Flexible Integration provides a number of valuable features:
- Seamless data access and flow;
- Extensible business processes;
- Advanced data and analytics; and
Flexible Integration is just one part of Agile Data as a Service (ADaaS). Flexible Integration uses a virtual enterprise model that sits on top of all the company’s disparate systems. This virtual model then provides data and analytics to the existing business processes – Finance, sales order management, inventory management and global planning.
Big Data is a hot topic, but Chou argues that Big Data alone is not a complete data solution, and a Big Data platform is not designed for real-time transaction and processes optimization. “Big Data knows what to suggest, but Agile Data knows when to suggest it. Agile Data provides superior decision-making and quantifiable value through measured business productivity gains by way of reduced artificial complexity and uncluttered insights.”

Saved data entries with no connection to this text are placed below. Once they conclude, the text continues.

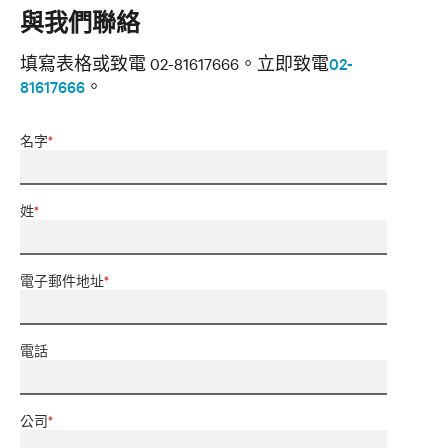
與我們聯絡
填寫表格或致電 02-81617666。
立即致電
02-
81617666
。
名字
*
姓
*
電子郵件地址
*
電話
公司
*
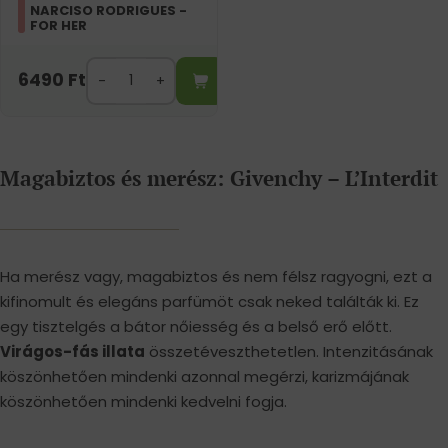
NARCISO RODRIGUES -
FOR HER
6490
Ft
Magabiztos és merész: Givenchy – L’Interdit
Ha merész vagy, magabiztos és nem félsz ragyogni, ezt a
kifinomult és elegáns parfümöt csak neked találták ki. Ez
egy tisztelgés a bátor nőiesség és a belső erő előtt.
Virágos-fás illata
összetéveszthetetlen. Intenzitásának
köszönhetően mindenki azonnal megérzi, karizmájának
köszönhetően mindenki kedvelni fogja.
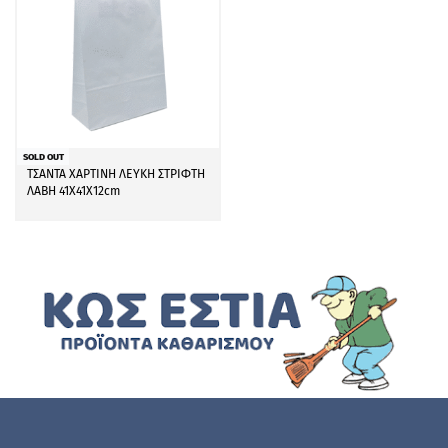
SOLD OUT
ΤΣΑΝΤΑ ΧΑΡΤΙΝΗ ΛΕΥΚΗ ΣΤΡΙΦΤΗ
ΛΑΒΗ 41Χ41Χ12cm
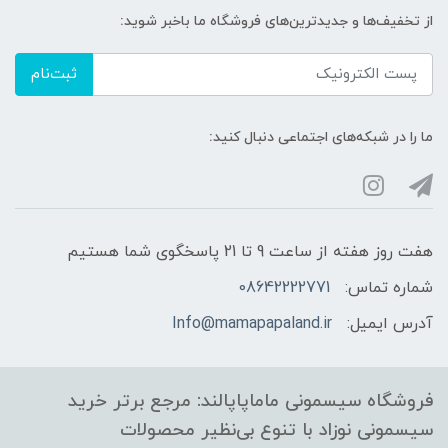
از تخفیف‌ها و جدیدترین‌های فروشگاه ما باخبر شوید:
ثبت‌نام
ما را در شبکه‌های اجتماعی دنبال کنید:
هفت روز هفته از ساعت 9 تا 21 پاسخگوی شما هستیم
شماره تماس:
08642222771
آدرس ایمیل:
Info@mamapapaland.ir
فروشگاه سیسمونی ماماپاپالند: مرجع برتر خرید
سیسمونی نوزاد با تنوع بی‌نظیر محصولات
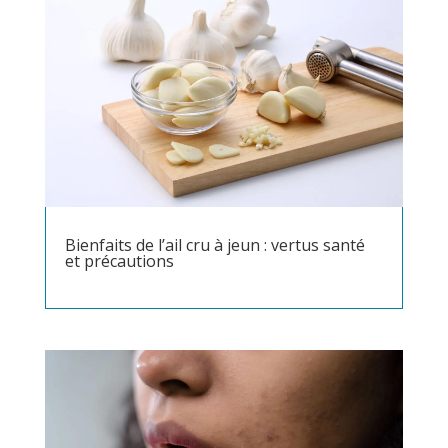
Bienfaits de l’ail cru à jeun : vertus santé
et précautions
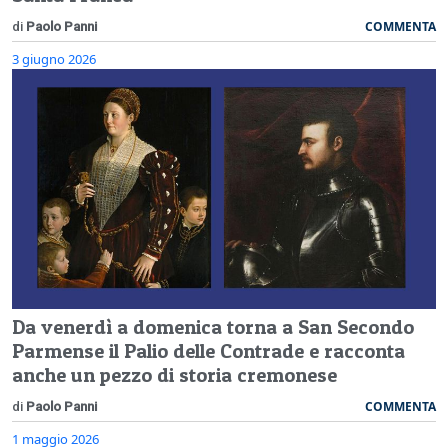
COMMENTA
di
Paolo Panni
3 giugno 2026
Da venerdì a domenica torna a San Secondo
Parmense il Palio delle Contrade e racconta
anche un pezzo di storia cremonese
COMMENTA
di
Paolo Panni
1 maggio 2026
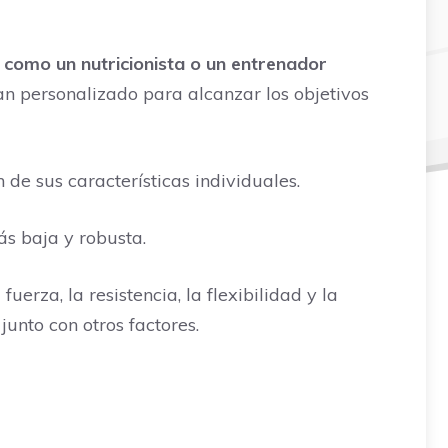
, como un nutricionista o un entrenador
an personalizado para alcanzar los objetivos
de sus características individuales.
s baja y robusta.
erza, la resistencia, la flexibilidad y la
junto con otros factores.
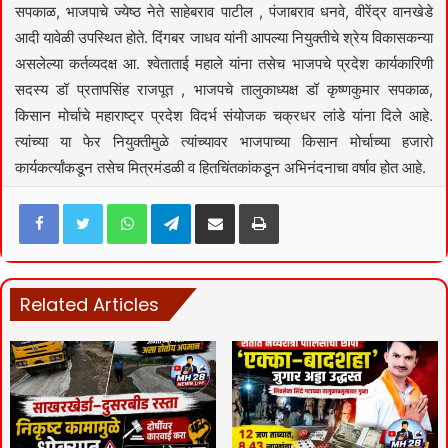
सपकाळ, भाजपाचे ज्येष्ठ नेते साहेबराव पाटील , पंजाबराव धनवे, वीरेंद्र वानखेडे
आदी यावेळी उपस्थित होते. दिंगबर जाधव यांनी आपल्या नियुक्तीचे श्रेय विकासकन्या
असलेल्या कर्तव्यदक्ष आ. श्वेताताई महाले यांना तसेच भाजपचे प्रदेश कार्यकारिणी
सदस्य डॉ प्रतापसिंह राजपूत , भाजपचे तालुकाध्यक्ष डॉ कृष्णकुमार सपकाळ,
किसान मोर्चाचे महाराष्ट्र प्रदेश विदर्भ संयोजक चक्रधर लांडे यांना दिले आहे.
त्यांच्या या फेर नियुक्तीमुळे त्यांच्यावर भाजपाच्या किसान मोर्चाच्या हजारो
कार्यकर्त्यांकडून तसेच मित्रमंडळी व हितचिंतकांकडून अभिनंदनाचा वर्षाव होत आहे.
Facebook
Twitter
WhatsApp
Telegram
Share via Email
Print
Related Articles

Joe Prati, VP of Finance for Information Technology at J&J, provides the financial executive’s perspective. “In the past, we tried to get all the various ERP systems onto one platform. But this takes time. We don’t want to live with disparate systems of record forever, so Flexible Integration allows us to use data from newly acquired systems before those new systems of record are converted to existing systems. It essentially shortens the time to get to a common platform.”
Joe Prati is the incoming chair of FEI’s Committee on Finance & IT (CFIT). He was interviewed for the new FERF report, “Agile vs. Waterfall: The Challenge for Finance,” which can be downloaded from the FERF website.